▸ **Data section**
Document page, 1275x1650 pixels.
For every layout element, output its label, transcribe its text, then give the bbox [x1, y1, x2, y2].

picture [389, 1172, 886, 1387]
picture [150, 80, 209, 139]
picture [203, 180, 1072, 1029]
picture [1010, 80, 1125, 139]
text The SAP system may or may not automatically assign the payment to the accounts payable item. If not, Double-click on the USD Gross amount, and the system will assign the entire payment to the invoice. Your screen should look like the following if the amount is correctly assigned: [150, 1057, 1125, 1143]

--

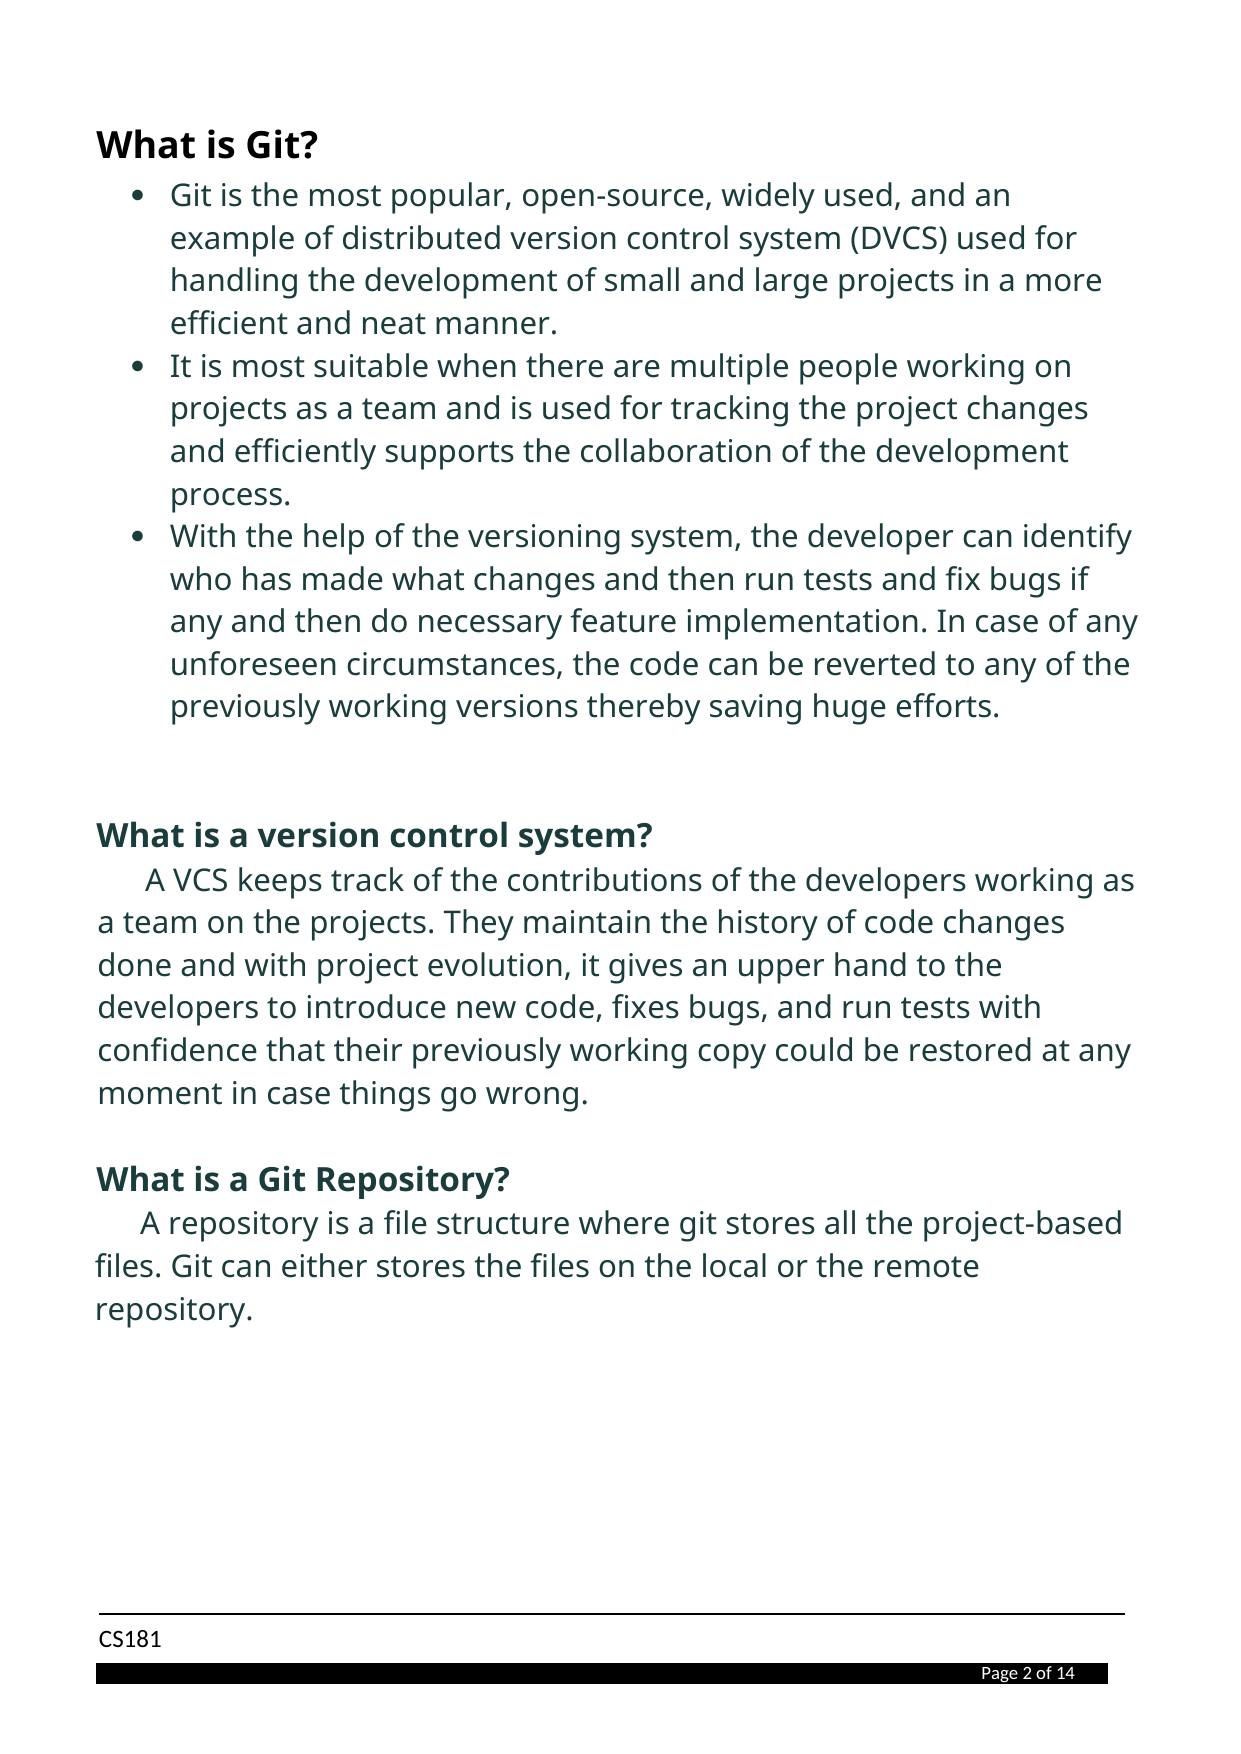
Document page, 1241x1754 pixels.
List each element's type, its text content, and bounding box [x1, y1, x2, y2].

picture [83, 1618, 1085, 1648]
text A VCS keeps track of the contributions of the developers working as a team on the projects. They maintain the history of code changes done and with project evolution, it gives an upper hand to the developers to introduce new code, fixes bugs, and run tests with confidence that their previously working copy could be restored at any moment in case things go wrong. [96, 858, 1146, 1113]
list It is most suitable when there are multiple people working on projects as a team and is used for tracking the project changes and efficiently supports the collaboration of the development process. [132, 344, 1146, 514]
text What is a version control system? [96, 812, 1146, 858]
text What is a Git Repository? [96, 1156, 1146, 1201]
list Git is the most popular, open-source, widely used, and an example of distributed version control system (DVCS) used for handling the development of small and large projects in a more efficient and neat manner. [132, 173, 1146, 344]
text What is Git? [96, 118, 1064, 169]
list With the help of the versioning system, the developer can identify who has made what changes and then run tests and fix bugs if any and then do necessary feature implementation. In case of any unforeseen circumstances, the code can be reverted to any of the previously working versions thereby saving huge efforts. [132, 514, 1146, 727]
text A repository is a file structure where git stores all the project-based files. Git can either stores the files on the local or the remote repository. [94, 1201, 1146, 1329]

--

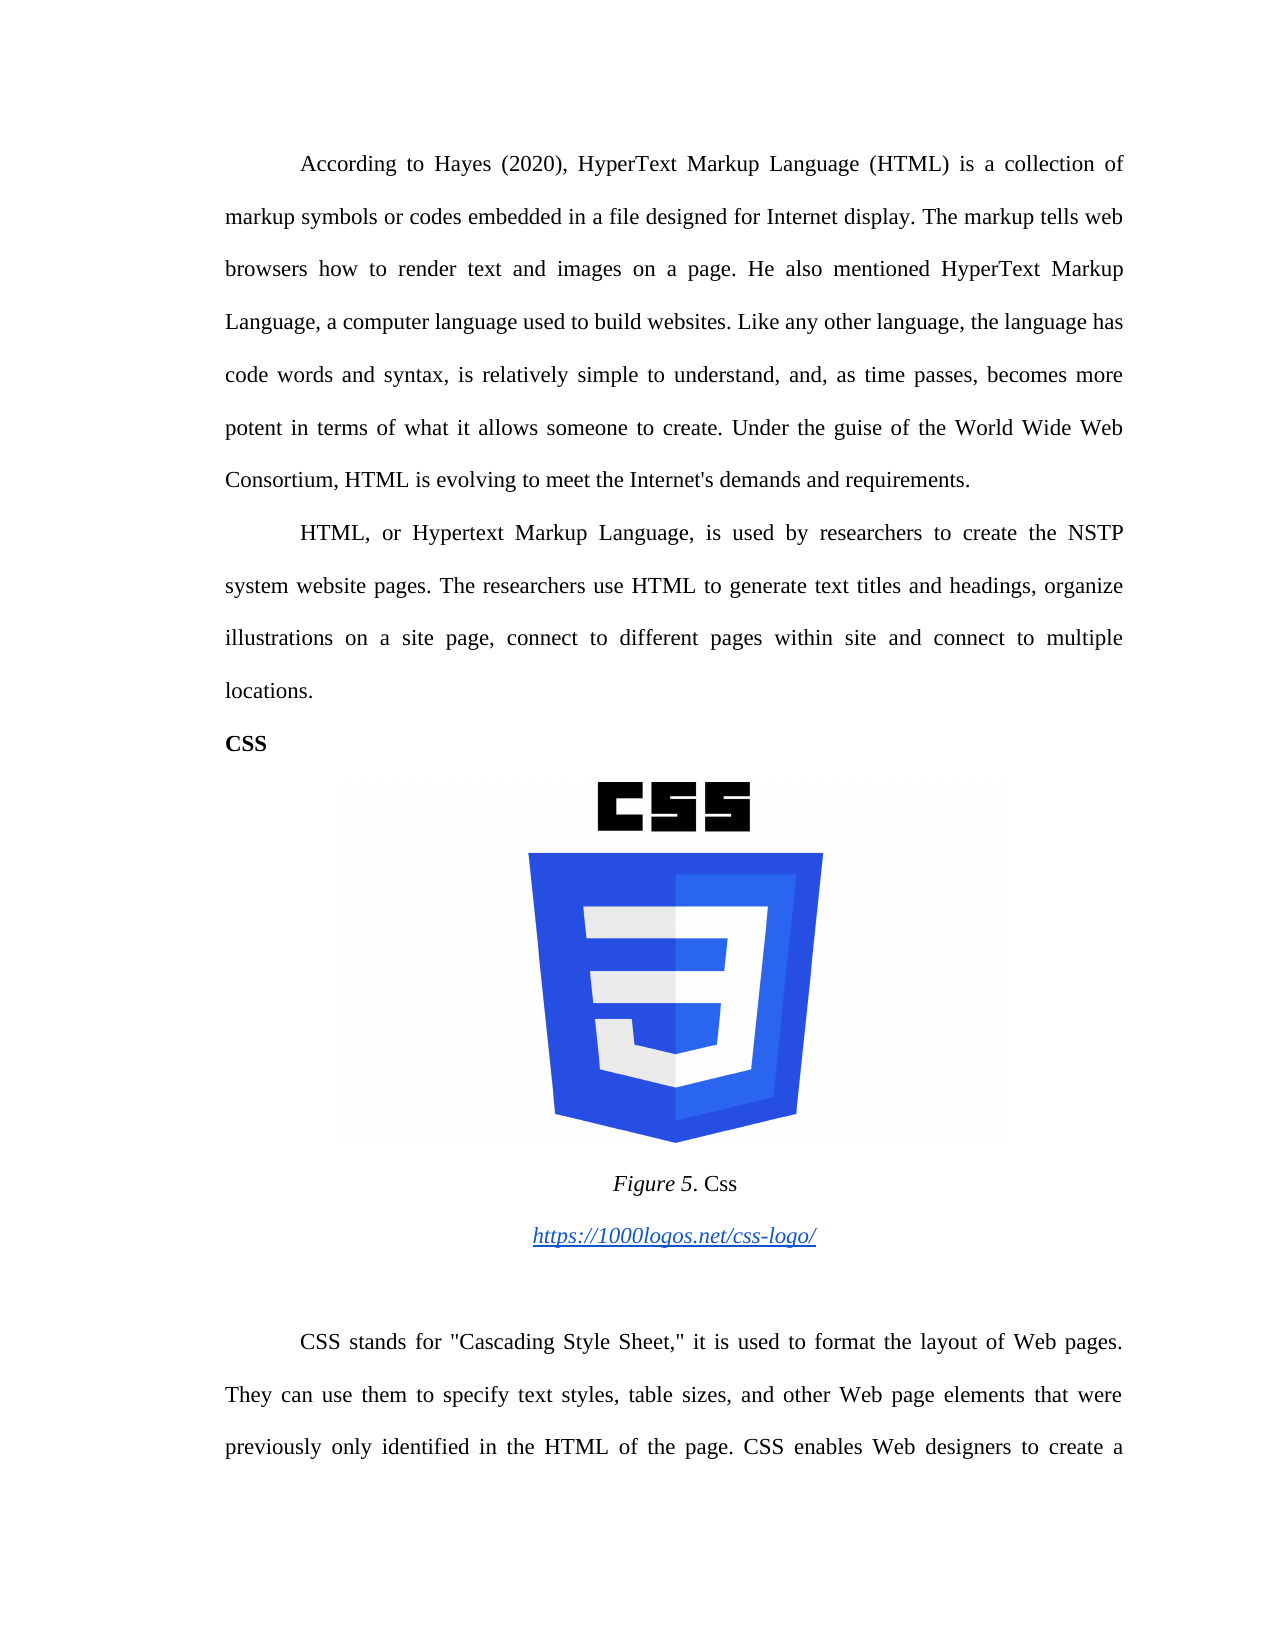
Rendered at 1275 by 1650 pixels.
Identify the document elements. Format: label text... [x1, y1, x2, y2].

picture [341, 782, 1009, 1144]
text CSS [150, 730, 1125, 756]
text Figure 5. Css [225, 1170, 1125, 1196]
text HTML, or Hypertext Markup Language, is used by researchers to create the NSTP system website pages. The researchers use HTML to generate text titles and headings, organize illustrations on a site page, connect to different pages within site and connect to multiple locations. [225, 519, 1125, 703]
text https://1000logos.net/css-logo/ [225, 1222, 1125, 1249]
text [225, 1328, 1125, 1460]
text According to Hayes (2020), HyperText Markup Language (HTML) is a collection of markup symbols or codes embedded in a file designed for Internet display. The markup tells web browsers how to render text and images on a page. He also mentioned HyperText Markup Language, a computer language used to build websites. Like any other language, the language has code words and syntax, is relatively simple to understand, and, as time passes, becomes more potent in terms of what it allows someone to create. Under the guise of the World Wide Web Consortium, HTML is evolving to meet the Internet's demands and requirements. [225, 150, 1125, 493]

▸ **Brief**
Find each line of the data above that holds the word "pixels", then copy it.

▸ **Answer to this task**
Document page, 1275x1650 pixels.
Document page, 1241x1754 pixels.
Rendered at 1275 by 1650 pixels.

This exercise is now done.